COMMUNICATION: Create a data provider communication plan for
obtaining historical datasets and current datasets at regular or
as-needed intervals.
New Collection C: BTAA-GIN Geodata
Free and open geodata curated and stored by the BTAA-GIN. Curation goals:
capture snapshots of recently published at-risk resources that
will be overwritten
fill in the gaps of hidden or unpublished datasets from the early
digital era
save a historical record of the changing geospatial landscape
provide a consistent user experience that minimizes broken links
To incorporate data curation, we will expand the functionality of GBL
Admin to include data ingest and management. This will involve setting
up cloud object storage with Amazon S3 to store and provide access to
the curated resources. Under our expanded scope, users will still be
able to access current versions from the original data provider, but
will also be able to download historical versions.
Obtain official approval of the BTAA-GIN Geodata Collection
Strategic Plan.
Document the setup and configuration processes: Create detailed
documentation on the setup of S3 accounts and asset management
tools.
Define and document pilot testing procedures: Establish how the
testing of sample datasets will be conducted, including success
criteria and evaluation metrics.
2.2 Develop Curation Plan and Explore Technology Enhancements (2024 Q3-Q4)
Publish Geoportal design enhancements to the production site:
Transition the updated Geoportal interface from the development
branch to the live environment, ensuring all new features are
fully operational.
Conduct final testing of the enhanced Admin Toolkit: Ensure that the
new batch asset management functionalities are working as intended
and integrate feedback from the pilot phase.
Set up monitoring tools for the new systems: Implement tools to
continuously monitor the performance and usage of the Geoportal
and data repository, ensuring they meet user needs and technical
requirements.
Review initial active curation outcomes: Evaluate the effectiveness
of the curation process, identifying areas for improvement or
adjustment.
Develop and execute an outreach plan: Create a detailed plan for
engaging with the community, including conferences, webinars, and
workshops to showcase the project.
Prepare and publish outreach materials: Design and distribute
materials to highlight the project’s features and benefits.

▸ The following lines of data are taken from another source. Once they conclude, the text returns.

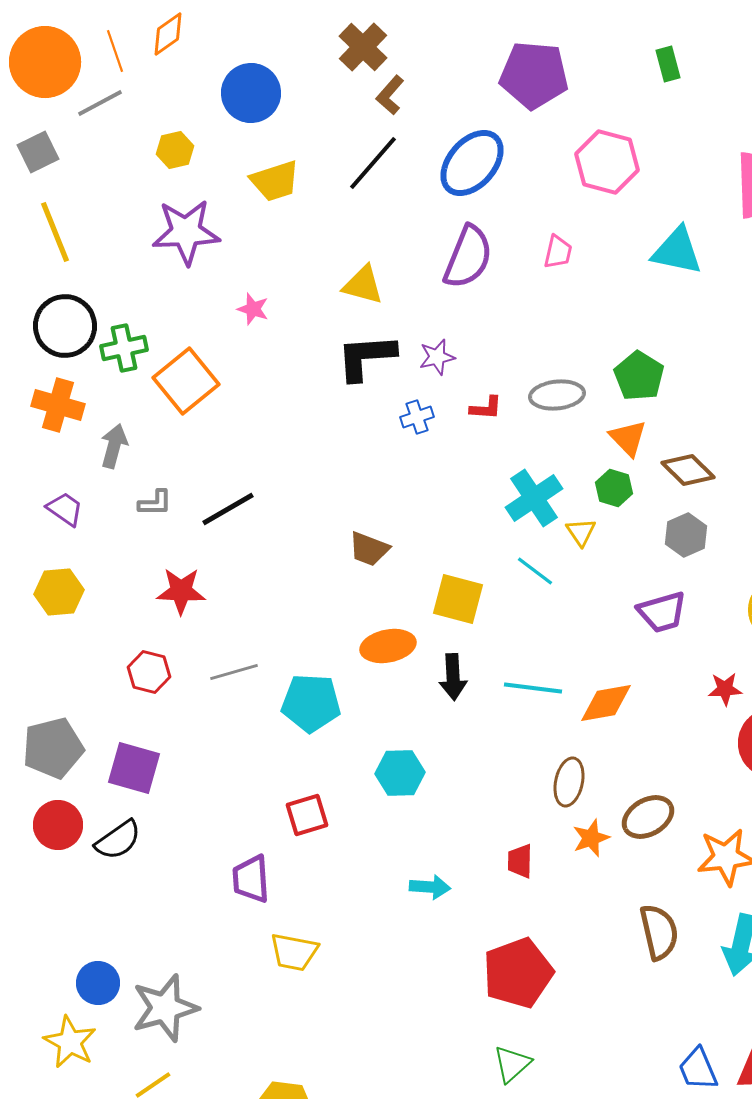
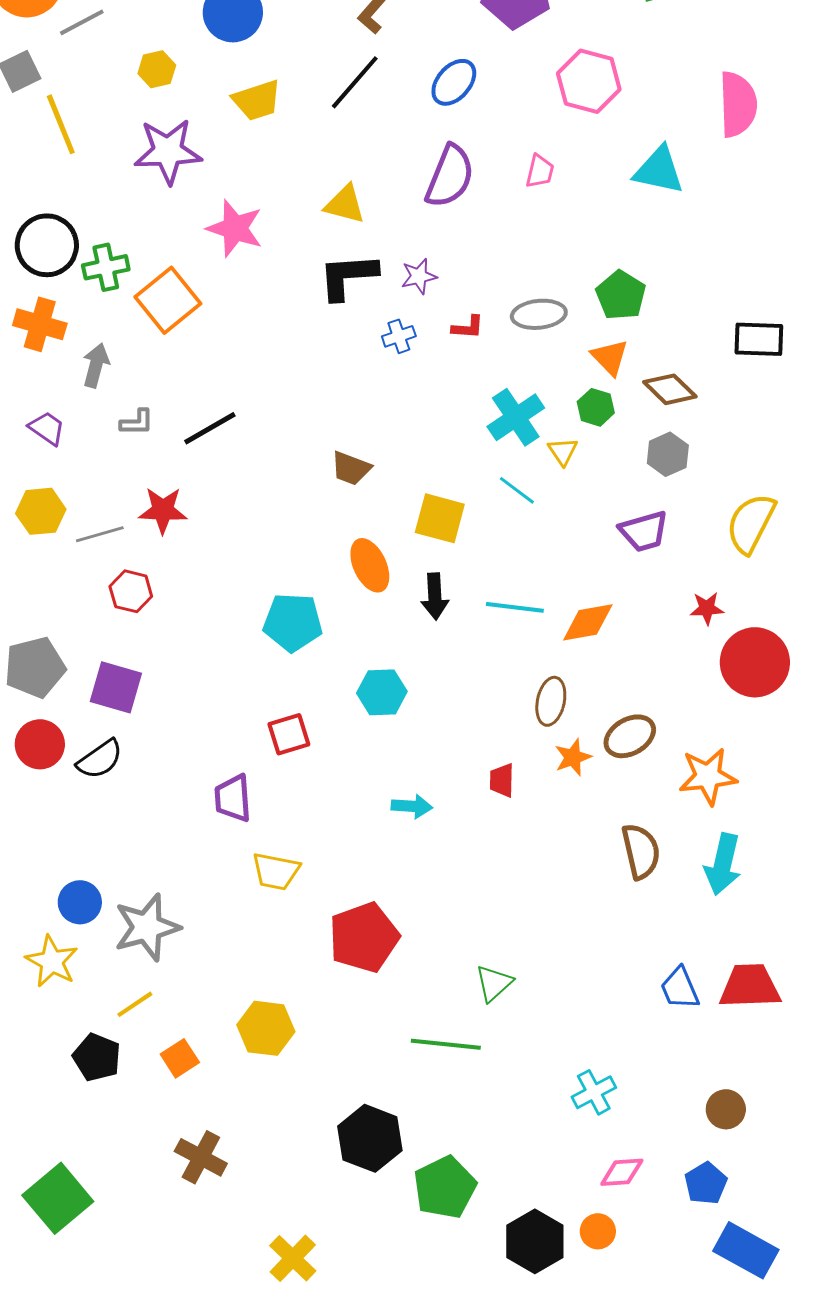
blue ellipse: (472, 163) -> (454, 82), size x0.7
yellow line: (55, 232) -> (61, 124), moved
pink star: (253, 309) -> (235, 228), size x1.8
orange ellipse: (388, 646) -> (370, 565), turned 76
gray line: (234, 672) -> (100, 534), moved
red pentagon: (518, 973) -> (364, 937), moved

Conduct program evaluation: Assess the project’s impact on users and
stakeholders, evaluating how well the curation plan and new
systems are meeting the established goals.
Gather and analyze user feedback: Use surveys, interviews, and usage
data to understand user experiences, satisfaction, and areas for
improvement.
Amazon Cloud Object Storage will serve as the primary storage solution,
selected for its efficiency, scalability, and cost-effectiveness. It
provides a flat storage structure that simplifies management.
A curator manually creates a metadata record using the GBL Admin
Toolkit’s user interface, adhering to the OpenGeometadata
Aardvark schema.
Data Upload and Storage:
The curator uploads the zipped geospatial dataset, bundled with
a standards-compliant metadata file, through the GBL Admin
interface.
GBL Admin then pushes this dataset to an Amazon S3 bucket for
public access and to AWS Glacier for dark storage (future
implementation).
Data Preview and Metadata Access:
The S3 bucket integrates with serverless applications to offer
data previews to users.
The curator uploads a separate standards-based XML metadata file
via the GBL Admin UI, which is also stored in S3. This allows
users to preview the metadata independently before downloading
the dataset.
Curators will prepare a spreadsheet containing metadata in the
OpenGeoMetadata Aardvark schema.
They will then upload this spreadsheet to the GBL Admin Toolkit
to create multiple metadata records simultaneously.
Data Batch Upload
The method for batch uploading of datasets and associated XML
metadata files is yet to be defined. The future system will
likely allow curators to upload multiple datasets and their
metadata files to the GBL Admin Toolkit, which will then
automate the process of storing these in AWS S3 and handling
their integration with serverless applications for previews.